L’organisation sociale et spatiale de ces espaces présente elle-aussi de nombreux caractères communs. Guy Burgel248 s’interroge sur l’existence d’une spécificité physique du périurbain méditerranéen en relation avec les caractères des sites urbains méditerranéens : l’étroitesse des plaines, la proximité des collines, des montagnettes, l’importance des piémonts, et de manière générale l’émiettement et le compartimentage du relief présenteraient des traits physiques responsables de certaines organisations spatiales répétitives. Roland Courtot249 lie l’organisation actuelle de l’espace et la répartition des espaces résidentiels et agricoles à l’organisation traditionnelle de l’espace méditerranéen qui opposait ager et saltus; le double marché foncier qui se développe avec l’irruption des processus périurbains reflète ainsi ces oppositions antérieures: la colline (saltus) devient ainsi fréquemment une réserve foncière pour les nouveaux besoins spatiaux de la société urbaine tandis que les « bonnes terres » (ager) restent agricoles. La faible productivité de l’agriculture méditerranéenne, ou tout au moins, sa difficile mise en oeuvre, définit ici un caractère fort des espaces ruraux périurbains méditerranéens, ce qui est particulièrement applicable, on l’a dit, pour les espaces nord-montpelliérains de la garrigue.

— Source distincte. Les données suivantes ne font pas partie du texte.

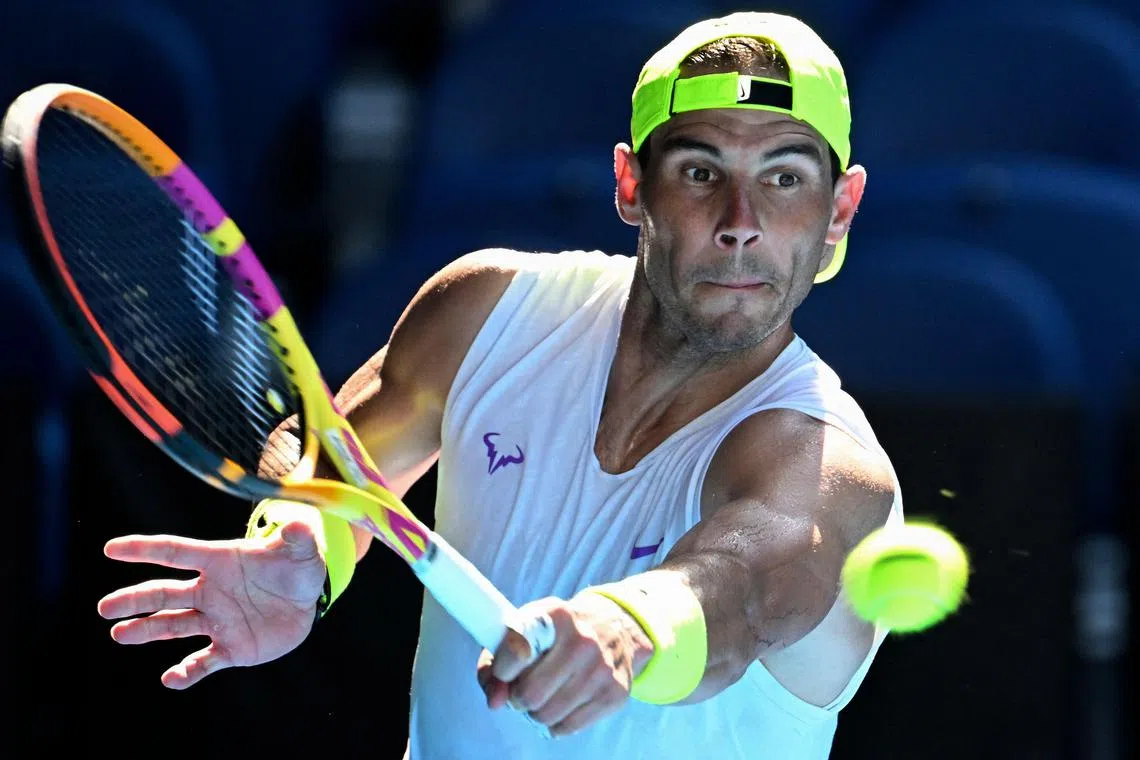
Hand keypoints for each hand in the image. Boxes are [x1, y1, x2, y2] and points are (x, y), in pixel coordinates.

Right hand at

Guy Burgel encore souligne la spécificité de ces espaces dans leur articulation à l’espace construit historiquement : « l’éclatement spatial actuel s’oppose à une longue tradition de ville méditerranéenne compacte sinon fermée, forme compacte héritée, très peu retouchée jusqu’à une période récente. »250 Ainsi, les ruptures universelles de l’urbanisation contemporaine - prolifération de plus en plus discontinues et lointaines, périurbanisation - « prennent ici des formes d’autant plus brutales qu’elles s’accolent sans transition à des héritages urbanistiques figés, traditionnellement fermés ».
En regard de ces caractères méditerranéens, il y a le caractère résolument occidental des processus de périurbanisation qui affectent les espaces ruraux périphériques montpelliérains, et le caractère uniforme des formes spatiales et sociales de ces processus. On retrouve ainsi le modèle du jeune couple de cadres moyens installés à proximité de la ville où ils travaillent, dans une maison individuelle, ainsi que la forme spatiale du lotissement construit sur un même modèle, relié à l’agglomération montpelliéraine proche par un réseau dense de routes. Ces espaces à la spécificité méditerranéenne connaissent ainsi les mêmes phénomènes de périurbanisation que ceux en œuvre dans tous les pays occidentaux.